About Remote Executor

Feature Availability
Self-Hosted DataHub
DataHub Cloud

Overview

The Remote Executor is a powerful feature of DataHub Cloud that enables secure metadata ingestion from private sources while maintaining full control over credentials and network access. It serves as a bridge between your private infrastructure and DataHub Cloud, allowing you to:

  • Ingest metadata and execute DataHub Cloud Observe monitors from sources behind firewalls or in private networks
  • Monitor ingestion sources and run assertions from within your environment

Key Benefits

Security & Control

  • Credentials can stay in your environment when using local secret backends (recommended) — Kubernetes mounts, AWS/GCP Secret Manager, or ECS-deploy-time secrets
  • DataHub UI Secrets are supported but store credentials in DataHub and return plaintext to the executor over the API at runtime — see Secret security considerations
  • Network access controlled by your policies
  • Support for AWS Secrets Manager integration and all secret management systems accessible by External Secrets Operator
  • Full audit trail of execution activities

Enterprise-Ready Integration & Operations

  • Compatible with all DataHub Ingestion Sources
  • Easy deployment on various platforms (AWS ECS, Kubernetes, etc.)
  • Multiple executor support for high availability
  • Built-in monitoring and observability
  • Enterprise-grade support, eliminating the complexity of self-managed solutions

Architecture

The Remote Executor works by:

  1. Deploying as a container in your environment
  2. Establishing a secure connection to DataHub Cloud
  3. Receiving and executing Ingestion and Observe tasks
  4. Reporting results back to DataHub Cloud

This architecture ensures that:

  • All sensitive operations occur within your environment
  • No inbound connections are required
  • Your security policies remain intact

Next Steps

To get started with Remote Executor:

  1. Review the Configuring Remote Executor guide for deployment instructions
  2. See the Monitoring Remote Executors guide

FAQ

Is Remote Executor required for DataHub Cloud?

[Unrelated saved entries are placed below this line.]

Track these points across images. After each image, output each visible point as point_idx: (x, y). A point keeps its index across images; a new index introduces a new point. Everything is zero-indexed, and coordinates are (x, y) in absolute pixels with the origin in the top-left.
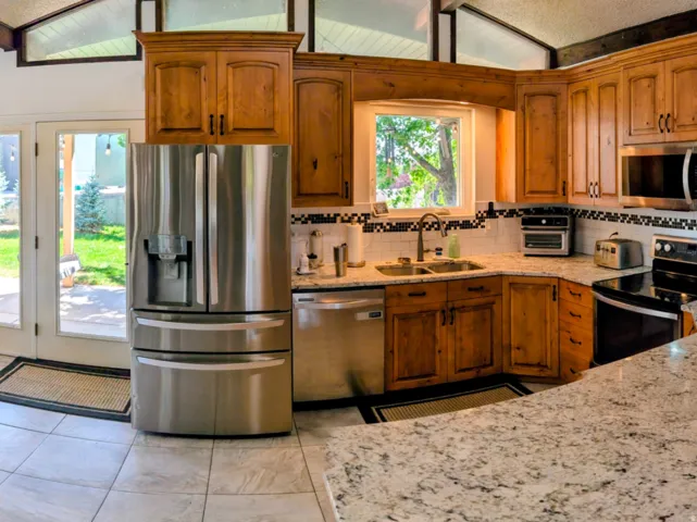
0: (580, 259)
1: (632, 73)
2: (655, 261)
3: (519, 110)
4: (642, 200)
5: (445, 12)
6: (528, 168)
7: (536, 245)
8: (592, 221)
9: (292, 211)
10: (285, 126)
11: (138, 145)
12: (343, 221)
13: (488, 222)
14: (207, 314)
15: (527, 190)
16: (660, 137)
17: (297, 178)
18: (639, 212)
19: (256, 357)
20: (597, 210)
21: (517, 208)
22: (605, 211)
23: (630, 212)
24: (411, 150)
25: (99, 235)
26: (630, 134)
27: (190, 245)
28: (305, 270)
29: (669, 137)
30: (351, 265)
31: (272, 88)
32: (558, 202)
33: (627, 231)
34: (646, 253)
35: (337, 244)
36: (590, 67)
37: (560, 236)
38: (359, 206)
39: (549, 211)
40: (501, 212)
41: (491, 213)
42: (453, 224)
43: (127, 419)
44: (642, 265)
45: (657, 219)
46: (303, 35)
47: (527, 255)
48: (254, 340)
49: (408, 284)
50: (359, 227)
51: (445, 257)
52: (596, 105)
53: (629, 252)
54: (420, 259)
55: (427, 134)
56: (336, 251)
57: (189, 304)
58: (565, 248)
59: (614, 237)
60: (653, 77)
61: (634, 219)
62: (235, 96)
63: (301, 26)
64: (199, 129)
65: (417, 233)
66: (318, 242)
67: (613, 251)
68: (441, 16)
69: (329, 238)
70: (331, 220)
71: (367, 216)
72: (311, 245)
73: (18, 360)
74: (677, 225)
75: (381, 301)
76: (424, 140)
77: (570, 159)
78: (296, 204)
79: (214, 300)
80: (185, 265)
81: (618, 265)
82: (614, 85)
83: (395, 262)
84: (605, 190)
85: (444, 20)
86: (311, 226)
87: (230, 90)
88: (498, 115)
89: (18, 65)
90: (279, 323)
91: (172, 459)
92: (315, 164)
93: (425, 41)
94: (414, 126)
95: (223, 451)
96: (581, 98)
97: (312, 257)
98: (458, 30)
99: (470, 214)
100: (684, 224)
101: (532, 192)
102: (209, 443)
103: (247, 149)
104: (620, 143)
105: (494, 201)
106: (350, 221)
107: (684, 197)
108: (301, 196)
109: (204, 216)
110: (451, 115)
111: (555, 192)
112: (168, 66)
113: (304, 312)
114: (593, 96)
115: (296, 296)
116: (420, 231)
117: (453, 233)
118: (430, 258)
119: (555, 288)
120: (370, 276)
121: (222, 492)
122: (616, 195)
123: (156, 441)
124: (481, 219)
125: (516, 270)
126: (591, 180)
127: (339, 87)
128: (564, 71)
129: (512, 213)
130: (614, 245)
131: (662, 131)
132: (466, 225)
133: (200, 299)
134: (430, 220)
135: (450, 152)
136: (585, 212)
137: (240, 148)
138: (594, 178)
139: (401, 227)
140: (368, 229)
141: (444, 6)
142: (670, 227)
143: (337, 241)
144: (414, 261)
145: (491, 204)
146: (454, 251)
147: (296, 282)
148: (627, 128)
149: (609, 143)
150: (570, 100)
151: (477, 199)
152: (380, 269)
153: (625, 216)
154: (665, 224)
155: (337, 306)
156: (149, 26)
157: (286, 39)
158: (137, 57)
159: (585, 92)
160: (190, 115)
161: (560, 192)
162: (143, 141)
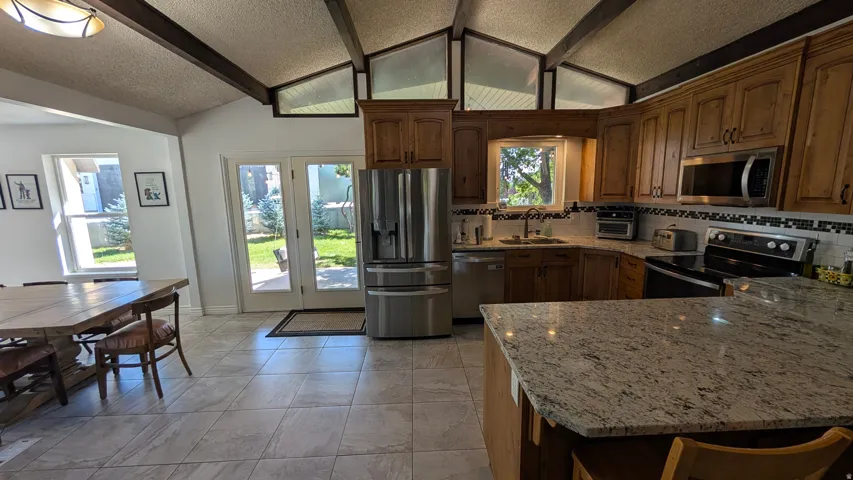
0: (640, 242)
1: (702, 97)
2: (708, 248)
3: (600, 138)
4: (705, 199)
5: (549, 71)
6: (604, 177)
7: (607, 231)
8: (653, 216)
9: (451, 207)
10: (448, 157)
11: (360, 171)
12: (480, 213)
13: (572, 215)
14: (407, 263)
15: (603, 193)
16: (724, 148)
17: (454, 189)
18: (697, 209)
19: (431, 288)
20: (659, 208)
21: (594, 206)
22: (666, 208)
23: (688, 209)
24: (520, 171)
25: (326, 237)
26: (694, 148)
27: (397, 225)
28: (459, 241)
29: (732, 147)
30: (485, 239)
31: (440, 135)
32: (626, 201)
33: (684, 224)
34: (700, 241)
35: (478, 226)
36: (661, 98)
37: (627, 226)
38: (489, 205)
39: (620, 208)
40: (583, 208)
41: (575, 208)
42: (548, 215)
43: (364, 334)
44: (695, 250)
45: (714, 215)
46: (457, 101)
47: (600, 238)
48: (429, 278)
49: (518, 249)
50: (490, 216)
51: (542, 236)
52: (665, 128)
53: (683, 239)
54: (526, 236)
55: (531, 158)
56: (477, 229)
57: (397, 258)
58: (629, 234)
59: (672, 228)
60: (723, 98)
61: (693, 215)
62: (419, 140)
63: (456, 95)
64: (399, 160)
65: (524, 221)
66: (466, 225)
67: (669, 237)
68: (546, 74)
69: (473, 223)
70: (474, 213)
71: (494, 210)
72: (462, 228)
73: (292, 312)
74: (734, 220)
75: (503, 258)
76: (529, 163)
77: (638, 171)
78: (453, 203)
79: (410, 256)
80: (394, 237)
81: (672, 248)
82: (683, 110)
83: (510, 238)
84: (666, 192)
85: (548, 76)
86: (462, 217)
87: (416, 137)
88: (584, 143)
89: (274, 116)
90: (446, 268)
91: (390, 352)
92: (465, 179)
93: (534, 93)
94: (523, 153)
95: (417, 347)
96: (652, 122)
97: (463, 234)
98: (558, 83)
99: (561, 208)
100: (742, 219)
101: (605, 195)
102: (411, 342)
103: (424, 171)
104: (684, 156)
105: (578, 201)
106: (484, 213)
107: (741, 195)
108: (457, 198)
109: (405, 210)
110: (550, 145)
111: (624, 194)
112: (380, 122)
113: (458, 263)
114: (663, 121)
115: (454, 255)
116: (526, 219)
117: (548, 221)
118: (533, 236)
119: (618, 258)
120: (496, 244)
121: (419, 367)
122: (676, 195)
123: (381, 343)
124: (568, 213)
125: (590, 245)
126: (655, 184)
127: (479, 131)
128: (639, 103)
129: (590, 209)
130: (670, 233)
131: (726, 143)
132: (557, 216)
133: (403, 255)
134: (533, 212)
135: (549, 170)
136: (648, 209)
137: (420, 171)
138: (657, 183)
139: (515, 216)
140: (495, 218)
141: (548, 66)
142: (728, 221)
143: (477, 225)
144: (522, 238)
145: (575, 203)
146: (549, 232)
147: (454, 247)
148: (691, 143)
149: (674, 156)
150: (642, 126)
151: (566, 199)
152: (502, 241)
153: (683, 212)
154: (723, 219)
155: (477, 260)
156: (363, 96)
157: (447, 103)
158: (356, 115)
159: (656, 118)
160: (394, 152)
161: (629, 194)
162: (364, 168)
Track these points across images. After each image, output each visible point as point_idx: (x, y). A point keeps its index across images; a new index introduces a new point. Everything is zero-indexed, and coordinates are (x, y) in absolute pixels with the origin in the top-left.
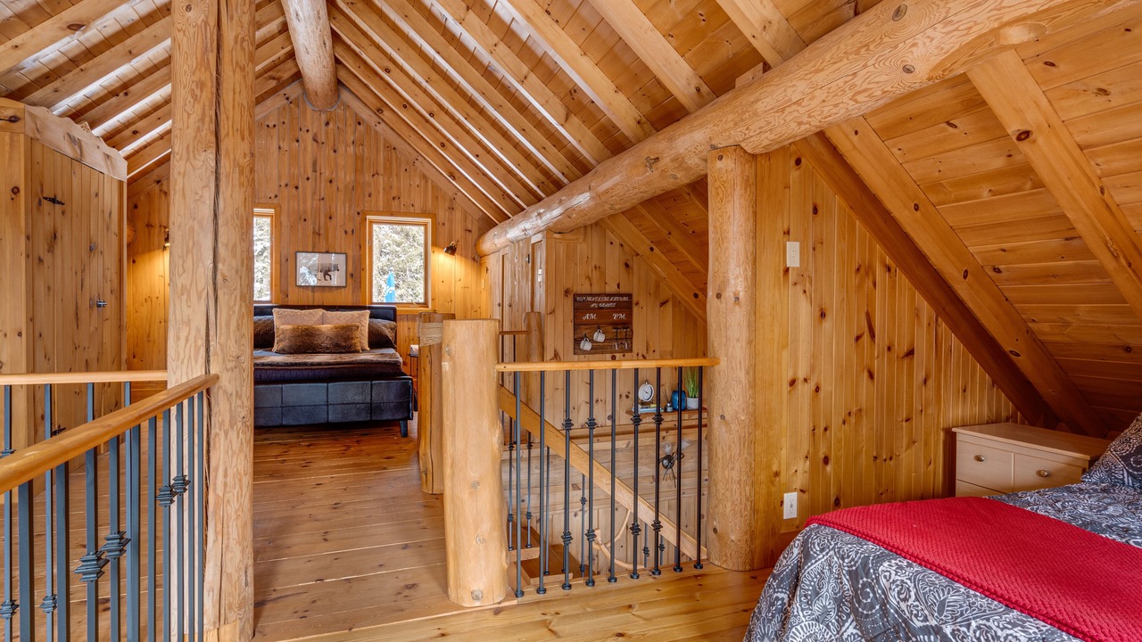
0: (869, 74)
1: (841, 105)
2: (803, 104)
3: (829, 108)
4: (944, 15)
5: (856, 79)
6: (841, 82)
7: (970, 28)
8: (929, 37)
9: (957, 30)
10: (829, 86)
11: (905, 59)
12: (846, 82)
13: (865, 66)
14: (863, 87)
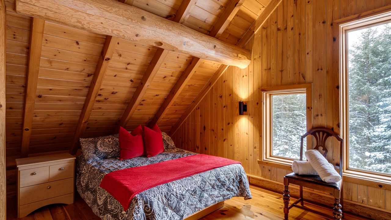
0: (127, 28)
1: (106, 29)
2: (91, 17)
3: (101, 27)
4: (155, 30)
5: (121, 26)
6: (115, 23)
7: (157, 37)
8: (149, 32)
9: (155, 35)
10: (109, 20)
11: (140, 32)
12: (117, 24)
13: (128, 25)
14: (120, 30)
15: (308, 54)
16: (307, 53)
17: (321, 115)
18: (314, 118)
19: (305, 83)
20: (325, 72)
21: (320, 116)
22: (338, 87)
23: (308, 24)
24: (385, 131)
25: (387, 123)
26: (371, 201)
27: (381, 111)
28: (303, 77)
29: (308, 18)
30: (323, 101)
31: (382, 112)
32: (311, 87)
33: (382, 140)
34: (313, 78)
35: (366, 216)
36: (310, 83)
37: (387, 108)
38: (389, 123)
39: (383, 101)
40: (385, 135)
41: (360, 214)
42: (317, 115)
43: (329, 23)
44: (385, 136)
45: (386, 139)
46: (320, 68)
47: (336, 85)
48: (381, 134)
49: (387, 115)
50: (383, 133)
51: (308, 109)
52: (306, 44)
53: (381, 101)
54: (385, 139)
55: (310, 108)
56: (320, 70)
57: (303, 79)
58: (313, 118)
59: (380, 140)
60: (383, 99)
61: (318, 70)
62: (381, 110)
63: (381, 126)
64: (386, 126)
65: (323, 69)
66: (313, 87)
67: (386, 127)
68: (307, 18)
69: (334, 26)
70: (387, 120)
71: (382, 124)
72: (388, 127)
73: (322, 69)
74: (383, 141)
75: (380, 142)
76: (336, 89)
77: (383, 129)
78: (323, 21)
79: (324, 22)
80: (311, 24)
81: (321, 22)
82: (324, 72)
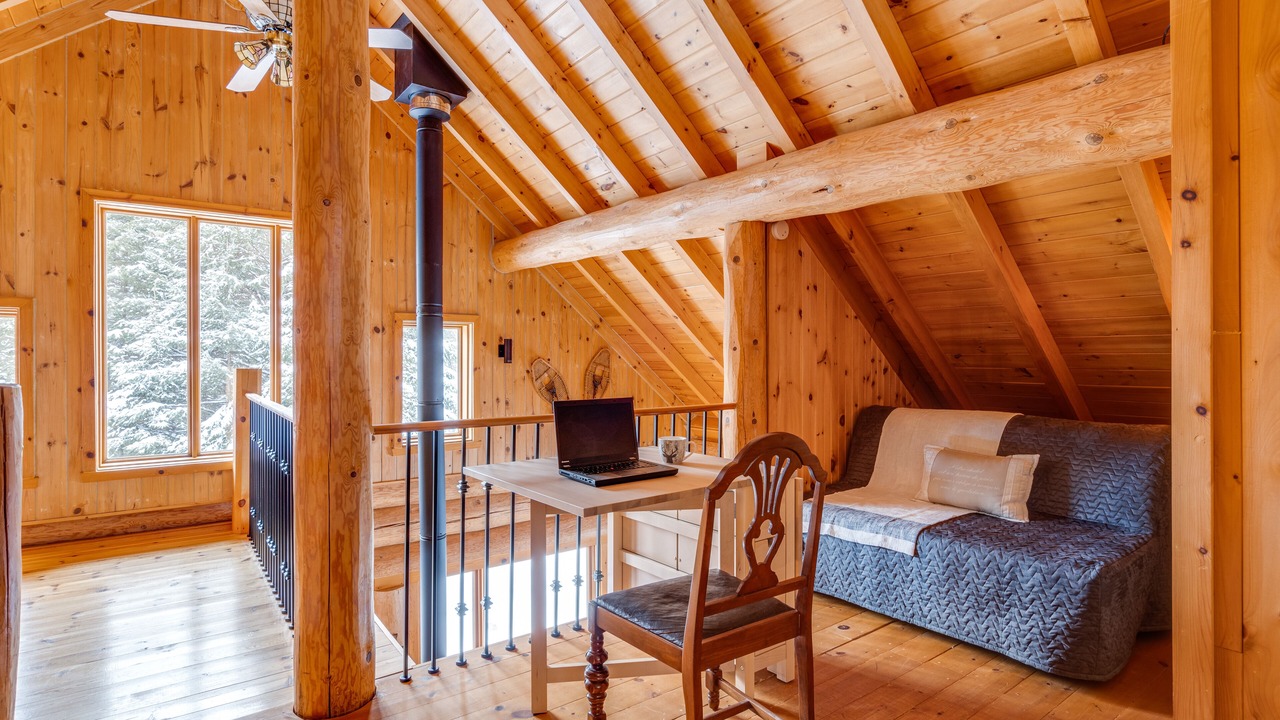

No, DataHub Cloud comes with an managed executor by default. Remote Executor is an optional feature for cases where you need to ingest from private sources or maintain stricter control over credentials and network access.

Can I use multiple Remote Executors?

Yes, you can deploy multiple Remote Executors for high availability or to handle different security zones. Contact your DataHub Cloud representative for details.

What platforms are supported?

Remote Executor can be deployed on various platforms including:

  • Amazon ECS
  • Kubernetes (v1.28+)
    • Cloud-agnostic deployment supporting all major cloud providers (AWS EKS, Google GKE, Azure AKS, etc.)
    • Compatible with self-managed Kubernetes clusters
  • Other container platforms (contact DataHub team for details)

How secure is the Remote Executor?

The Remote Executor is designed with security as a top priority:

  • Sensitive operations run in your environment; use local secret backends to keep credentials there
  • Secure by default: SECRET_SERVICE_CALLER_GUARD_MODE=ENFORCE blocks browser and user-PAT access to plaintext secret values via the API
  • No inbound connections required
  • Support for enterprise secret management systems (Kubernetes Secrets, AWS/GCP SM, External Secrets Operator)
  • Regular security updates

Should I use DataHub UI Secrets with Remote Executor?

For strict security requirements, no — use local secret backends in your executor environment instead of the DataHub UI Secrets tab. UI secrets are encrypted at rest in DataHub but are sent to the executor in plaintext over the DataHub API when a job runs.

DataHub is secure by default for human secret reads: SECRET_SERVICE_CALLER_GUARD_MODE=ENFORCE blocks browser sessions and user PATs from getSecretValues. That does not prevent an embedded executor from resolving UI secrets — use local backends when credentials must not leave your environment. (On DataHub OSS, datahub-actions fills the same trusted-worker role.) See Secret security considerations.